Passage —
Haruo Aoki, Professor Emeritus, received his BA from Hiroshima University in English in 1953, his MA in English from UCLA in 1958, and his PhD in Linguistics from U.C.Berkeley in 1965. After teaching for two years at the Stanford Center for Japanese Studies in Tokyo, he returned to Berkeley, where he taught Japanese linguistics and language in what is now the Department of East Asian Languages and Cultures until his retirement as Professor in 1991. He has published books in English and Japanese on such topics as Japanese language pedagogy, Japanese linguistics, and Nez Perce, including the monumental Nez Perce Dictionary (University of California Publications in Linguistics, 1994). He is a recipient of the Shinmura Izuru Prize.

 
     
 

CYRIL BIRCH (Chinese Literature)

Information —
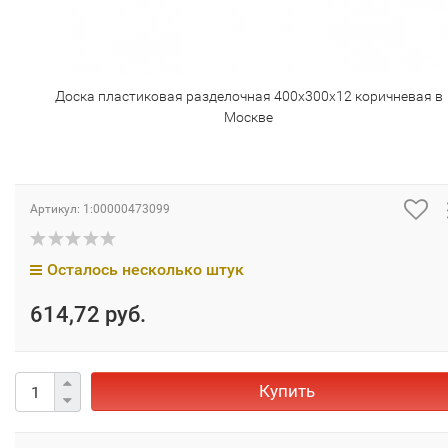
Доска пластиковая разделочная 400х300х12 коричневая в
Москве
Артикул:
1:00000473099
Осталось несколько штук
614,72 руб.
Купить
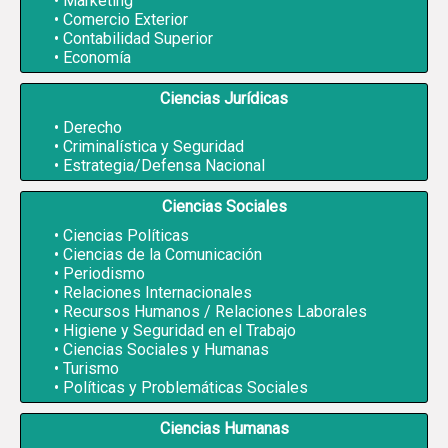
Marketing
Comercio Exterior
Contabilidad Superior
Economía
Ciencias Jurídicas
Derecho
Criminalística y Seguridad
Estrategia/Defensa Nacional
Ciencias Sociales
Ciencias Políticas
Ciencias de la Comunicación
Periodismo
Relaciones Internacionales
Recursos Humanos / Relaciones Laborales
Higiene y Seguridad en el Trabajo
Ciencias Sociales y Humanas
Turismo
Políticas y Problemáticas Sociales
Ciencias Humanas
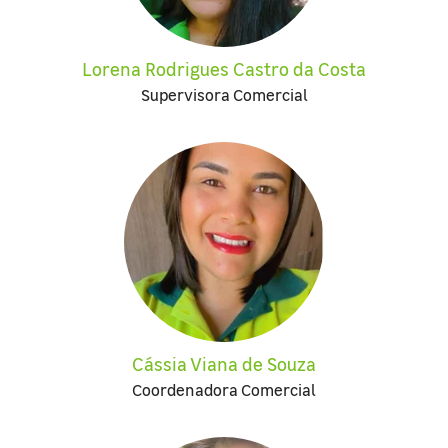
Lorena Rodrigues Castro da Costa
Supervisora Comercial
Cássia Viana de Souza
Coordenadora Comercial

Task requirements —
Rewrite the Haruo Aoki biography from "Haruo Aoki, Professor" to "BIRCH (Chinese Literature)", changing every "Japanese" to "Korean".

Finished exercise —
Haruo Aoki, Professor Emeritus, received his BA from Hiroshima University in English in 1953, his MA in English from UCLA in 1958, and his PhD in Linguistics from U.C.Berkeley in 1965. After teaching for two years at the Stanford Center for Korean Studies in Tokyo, he returned to Berkeley, where he taught Korean linguistics and language in what is now the Department of East Asian Languages and Cultures until his retirement as Professor in 1991. He has published books in English and Korean on such topics as Korean language pedagogy, Korean linguistics, and Nez Perce, including the monumental Nez Perce Dictionary (University of California Publications in Linguistics, 1994). He is a recipient of the Shinmura Izuru Prize.

 
     
 

CYRIL BIRCH (Chinese Literature)